● **Extract to read**
After more than 20 years of war, both states were financially and demographically exhausted. Evidence of Carthage's financial situation includes their request for a 2,000-talent loan from Ptolemaic Egypt, which was refused. Rome was also close to bankruptcy and the number of adult male citizens, who provided the manpower for the navy and the legions, had declined by 17 per cent since the start of the war. Goldsworthy describes Roman manpower losses as "appalling".

In late 243 BC, realising they would not capture Drepana and Lilybaeum unless they could extend their blockade to the sea, the Senate decided to build a new fleet. With the state's coffers exhausted, the Senate approached Rome's wealthiest citizens for loans to finance the construction of one ship each, repayable from the reparations to be imposed on Carthage once the war was won. The result was a fleet of approximately 200 large warships, built, equipped and crewed without state expense. The Romans modelled the ships of their new fleet on Hannibal the Rhodian's captured blockade runner, ensuring that their ships had especially good qualities. The Romans had gained sufficient experience at shipbuilding that with a proven vessel as a model they produced high-quality ships. Importantly, the Romans changed their tactics, from ones based on boarding their opponents' ships to ones based on outmanoeuvring and ramming them.

In 241 BC the Carthaginians raised a fleet slightly larger than the Romans', which they intended to use to run supplies into Sicily. It would then embark much of the Carthaginian army stationed there to use as marines. It was intercepted by the Roman fleet under Gaius Lutatius Catulus and Quintus Valerius Falto, and in the hard-fought Battle of the Aegates the better-trained Romans defeated the undermanned and ill-trained Carthaginian fleet. After this decisive victory, the Romans continued their land operations in Sicily against Lilybaeum.

● **Exercises to complete**
1. How many warships did the new Roman fleet, funded by loans from wealthy citizens, contain, according to the passage on Rome and Carthage's war?
2. Write the next part of the passage on Rome and Carthage's war, starting after its final sentence.
The records have no connection to the text on Rome and Carthage.

● **Material shown**
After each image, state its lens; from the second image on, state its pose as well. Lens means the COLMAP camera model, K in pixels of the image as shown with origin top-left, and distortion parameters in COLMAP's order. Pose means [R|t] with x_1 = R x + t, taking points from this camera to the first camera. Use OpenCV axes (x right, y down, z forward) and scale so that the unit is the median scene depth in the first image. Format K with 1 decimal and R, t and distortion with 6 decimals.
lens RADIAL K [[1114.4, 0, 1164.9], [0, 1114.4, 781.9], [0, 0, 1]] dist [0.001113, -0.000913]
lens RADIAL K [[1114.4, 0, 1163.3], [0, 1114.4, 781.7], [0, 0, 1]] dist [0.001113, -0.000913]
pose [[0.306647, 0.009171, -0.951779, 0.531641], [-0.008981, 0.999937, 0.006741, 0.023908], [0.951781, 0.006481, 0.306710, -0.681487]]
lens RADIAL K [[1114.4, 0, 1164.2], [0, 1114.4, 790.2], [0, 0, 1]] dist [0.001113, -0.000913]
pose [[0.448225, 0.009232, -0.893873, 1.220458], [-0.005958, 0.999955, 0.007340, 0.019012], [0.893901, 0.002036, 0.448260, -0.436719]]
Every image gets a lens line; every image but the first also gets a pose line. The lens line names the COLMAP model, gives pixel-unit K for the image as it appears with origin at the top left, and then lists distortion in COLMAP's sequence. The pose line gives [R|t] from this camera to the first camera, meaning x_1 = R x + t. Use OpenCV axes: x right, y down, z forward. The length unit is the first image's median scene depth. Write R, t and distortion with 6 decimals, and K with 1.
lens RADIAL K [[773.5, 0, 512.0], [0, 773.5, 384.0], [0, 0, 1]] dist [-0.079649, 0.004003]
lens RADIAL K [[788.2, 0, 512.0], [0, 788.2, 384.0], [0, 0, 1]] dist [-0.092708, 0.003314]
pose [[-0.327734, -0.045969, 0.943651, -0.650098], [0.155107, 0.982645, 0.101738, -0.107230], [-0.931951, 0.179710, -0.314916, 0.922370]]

● **Results for the exercise**
1. Approximately 200 large warships.

2.
== Aftermath ==

The Carthaginian Senate was reluctant to allocate the resources necessary to have another fleet built and manned. Carthage had taken nine months to fit out the fleet that was defeated, and if they took another nine months to ready another fleet, the Sicilian cities still holding out would run out of supplies and request terms of peace. Strategically, Carthage would have to build a fleet capable of defeating the Roman fleet, and then raise an army capable of defeating the Roman forces on Sicily. Instead, the Carthaginian Senate ordered Hamilcar to negotiate a peace treaty with the Romans; he left Sicily in a rage, convinced that the surrender was unnecessary. The next most senior Carthaginian commander on Sicily, Gisco, the governor of Lilybaeum, agreed the peace terms with the Romans. The Treaty of Lutatius was signed in the same year as the Battle of the Aegates and brought the First Punic War to its end; Carthage evacuated Sicily, handed over all prisoners taken during the war and paid an indemnity of 3,200 talents – approximately 81 lt of silver – over ten years. The Carthaginian army on Sicily was concentrated in its last stronghold, Lilybaeum, from where it was shipped to Carthage in stages.

Tensions remained high between the two states, and both continued to expand in the western Mediterranean. When Carthage besieged the Roman-protected town of Saguntum in eastern Iberia in 218 BC, it ignited the Second Punic War with Rome. At the start of this war there were reports of a Carthaginian plan to recapture Lilybaeum, and several Carthaginian ships operated against the port, but the Roman consul on Sicily countered them and they came to nothing.